September 16-20, 2002
Denver, Colorado, USA

DARPA Communicator Evaluation: Progress from 2000 to 2001

Marilyn A. Walker (1), Alexander I. Rudnicky (2), John Aberdeen (3), Elizabeth Owen Bratt (4), John S. Garofolo (5), Helen Hastie (1), Audrey N. Le (5), Bryan Pellom (6), Alex Potamianos (7), Rebecca Passonneau (1), Rashmi Prasad (1), Salim Roukos (8), Gregory A. Sanders (5), Stephanie Seneff (9), David Stallard (10)

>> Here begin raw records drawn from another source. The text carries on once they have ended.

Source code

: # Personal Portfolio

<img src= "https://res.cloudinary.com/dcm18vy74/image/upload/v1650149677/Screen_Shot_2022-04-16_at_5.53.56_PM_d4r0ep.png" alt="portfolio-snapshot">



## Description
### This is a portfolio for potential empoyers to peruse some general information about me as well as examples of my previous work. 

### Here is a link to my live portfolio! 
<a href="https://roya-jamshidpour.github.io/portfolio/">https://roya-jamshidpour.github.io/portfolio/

(1) AT&T Labs, USA; (2) Carnegie Mellon University, USA; (3) MITRE, USA; (4) SRI, USA; (5) National Institute of Standards and Technology, USA; (6) University of Colorado at Boulder, USA; (7) Lucent Technologies, USA; (8) IBM, USA; (9) MIT Laboratory for Computer Science, USA; (10) BBN Technologies, USA

This paper describes the evaluation methodology and results of the DARPA Communicator spoken dialog system evaluation experiments in 2000 and 2001. Nine spoken dialog systems in the travel planning domain participated in the experiments resulting in a total corpus of 1904 dialogs. We describe and compare the experimental design of the 2000 and 2001 DARPA evaluations. We describe how we established a performance baseline in 2001 for complex tasks. We present our overall approach to data collection, the metrics collected, and the application of PARADISE to these data sets. We compare the results we achieved in 2000 for a number of core metrics with those for 2001. These results demonstrate large performance improvements from 2000 to 2001 and show that the Communicator program goal of conversational interaction for complex tasks has been achieved.